Des droits au rabais
« Tout le monde se connaît dans le rural. En cas de conflit avec l’employeur, il existe peu de ressources humaines. L’isolement et l’absence de transports ne facilitent rien. Tout est permis parce que c’est caché » regrette Nagham. Elle évoque, sans développer, les abus et les violences sexuelles dont sont victimes les femmes. A l’impunité des employeurs s’ajouterait « l’indifférence des locaux ».
« Le droit européen est complexe et flou », souligne la responsable de l’association basée à Marseille. Ces agences installées dans d’autres pays d’Europe envoient des saisonniers dans le sud de la France et en Italie. De véritables campagnes de recrutement sont organisées dans les villages du Maghreb, avec la promesse de « contrats OMI » (Office des migrations internationales). Les femmes seront employées de maison quand les hommes travailleront aux champs. Elle y décèle un « relent de colonialisme ».
Une fois en France, certains saisonniers reçoivent des fiches de paie mais ne sont pas déclarés. Il est arrivé qu’on leur confisque leur passeport, que des frais (logement, nourriture) soient défalqués de leur salaire ou que leurs conditions d’hébergement en France soient indignes. Nagham cite le cas de travailleurs maghrébins qui ont construit eux-mêmes leur toit. « Ils vivent dans la crainte d’être sanctionnés et de perdre leur emploi ».
Les missions de l’OICEM sont l’assistance juridique, le soutien psychologique et l’accompagnement socioéducatif « de toute personne identifiée comme victime ». Les définitions des différentes formes de traite des êtres humains – basées sur la loi française – font froid dans le dos.
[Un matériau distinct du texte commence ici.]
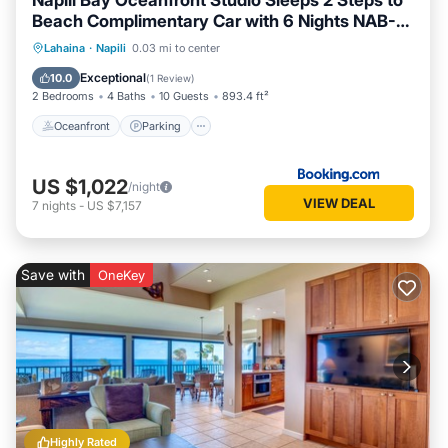
Napili Bay Oceanfront Studio Sleeps 2 Steps to
Beach Complimentary Car with 6 Nights NAB-
107 by KBM
Oceanfront
Parking
Spa
Lahaina
·
Napili
0.03 mi to center
Ocean View
Exceptional
10.0
(
1 Review
)
2 Bedrooms
4 Baths
10 Guests
893.4 ft²
Oceanfront
Parking
US $1,022
/night
VIEW DEAL
7
nights
-
US $7,157
Save with
OneKey
Highly Rated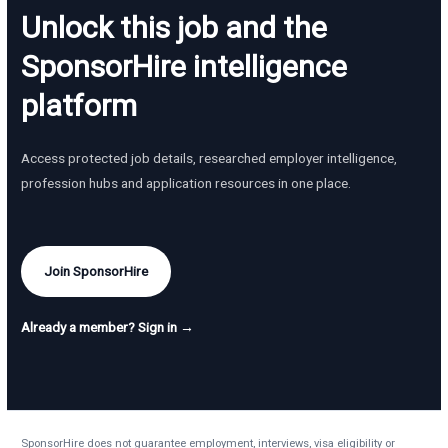
Unlock this job and the
SponsorHire intelligence
platform
Access protected job details, researched employer intelligence,
profession hubs and application resources in one place.
Join SponsorHire
Already a member? Sign in →
SponsorHire does not guarantee employment, interviews, visa eligibility or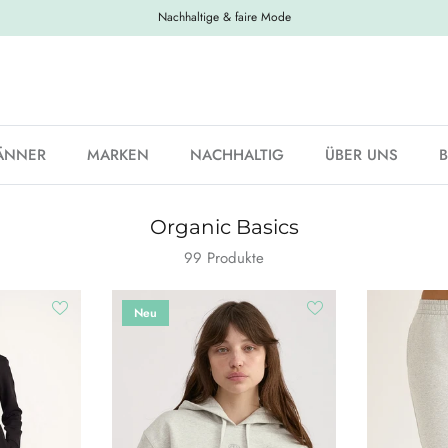
Nachhaltige & faire Mode
ÄNNER
MARKEN
NACHHALTIG
ÜBER UNS
Organic Basics
99 Produkte
Neu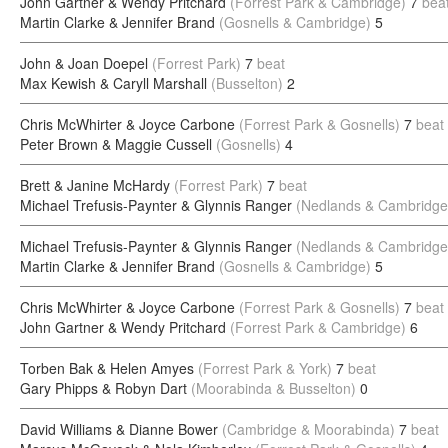
John Gartner & Wendy Pritchard
(Forrest Park & Cambridge)
7
bea
Martin Clarke & Jennifer Brand
(Gosnells & Cambridge)
5
John & Joan Doepel
(Forrest Park)
7
beat
Max Kewish & Caryll Marshall
(Busselton)
2
Chris McWhirter & Joyce Carbone
(Forrest Park & Gosnells)
7
beat
Peter Brown & Maggie Cussell
(Gosnells)
4
Brett & Janine McHardy
(Forrest Park)
7
beat
Michael Trefusis-Paynter & Glynnis Ranger
(Nedlands & Cambridge
Michael Trefusis-Paynter & Glynnis Ranger
(Nedlands & Cambridge
Martin Clarke & Jennifer Brand
(Gosnells & Cambridge)
5
Chris McWhirter & Joyce Carbone
(Forrest Park & Gosnells)
7
beat
John Gartner & Wendy Pritchard
(Forrest Park & Cambridge)
6
Torben Bak & Helen Amyes
(Forrest Park & York)
7
beat
Gary Phipps & Robyn Dart
(Moorabinda & Busselton)
0
David Williams & Dianne Bower
(Cambridge & Moorabinda)
7
beat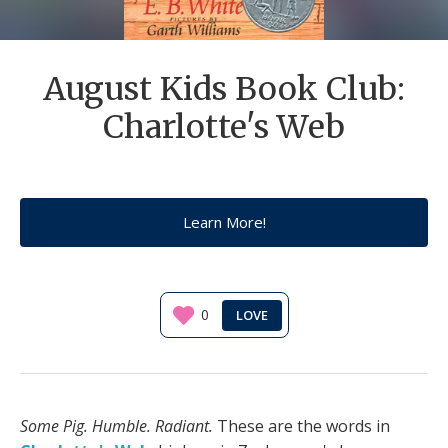
August Kids Book Club:
Charlotte's Web
Learn More!
0
Some Pig. Humble. Radiant.
These are the words in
Les liens avec l’Inspection du travail se sont intensifiés. Celle-ci exige que les informations de sécurité sur les produits et les outils utilisés soient traduites dans la langue des employés.
Un label pour la dignité
Et les consommateurs, alors ? Ils peuvent agir en soutenant des initiatives alternatives, comme celle de l’association « Diritti a Sud » qui promet « une tomate produite dans la dignité » et sans pesticides. « On veut montrer que c’est possible de produire de la sauce tomate en Italie en respectant les gens. Le problème vient pour moi de la grande distribution, qui veut vendre des pots de sauce à 60 centimes et impose donc des prix d’achat dérisoires, ce qui force les propriétaires terriens à verser des salaires indécemment bas aux ramasseurs » explique Bastien Fillon, impliqué dans le projet « SfruttaZero » (« Sans exploitation », en italien).
Dans le rural, où les conditions de vie et les difficultés financières des agriculteurs les poussent parfois au suicide6 et où la main d’œuvre est insuffisante, les travailleurs migrants sont une réelle chance quand respect de l’homme et de l’environnement vont de pair.
Collectif « Ensemble contre la traite des êtres humains »
L’OICEM fait partie des 28 associations françaises du collectif créé par le Secours Catholique – Caritas France, en 2007. Il regroupe des membres engagés de façon directe ou indirecte avec les victimes en France ou dans les pays de transit et d’origine de la traite.
Claire Rocher (SNPMPI)
1-5 : Conclusions de parties civiles. Audience du 26/11/2019 au Tribunal de Grande Instance de Tarascon.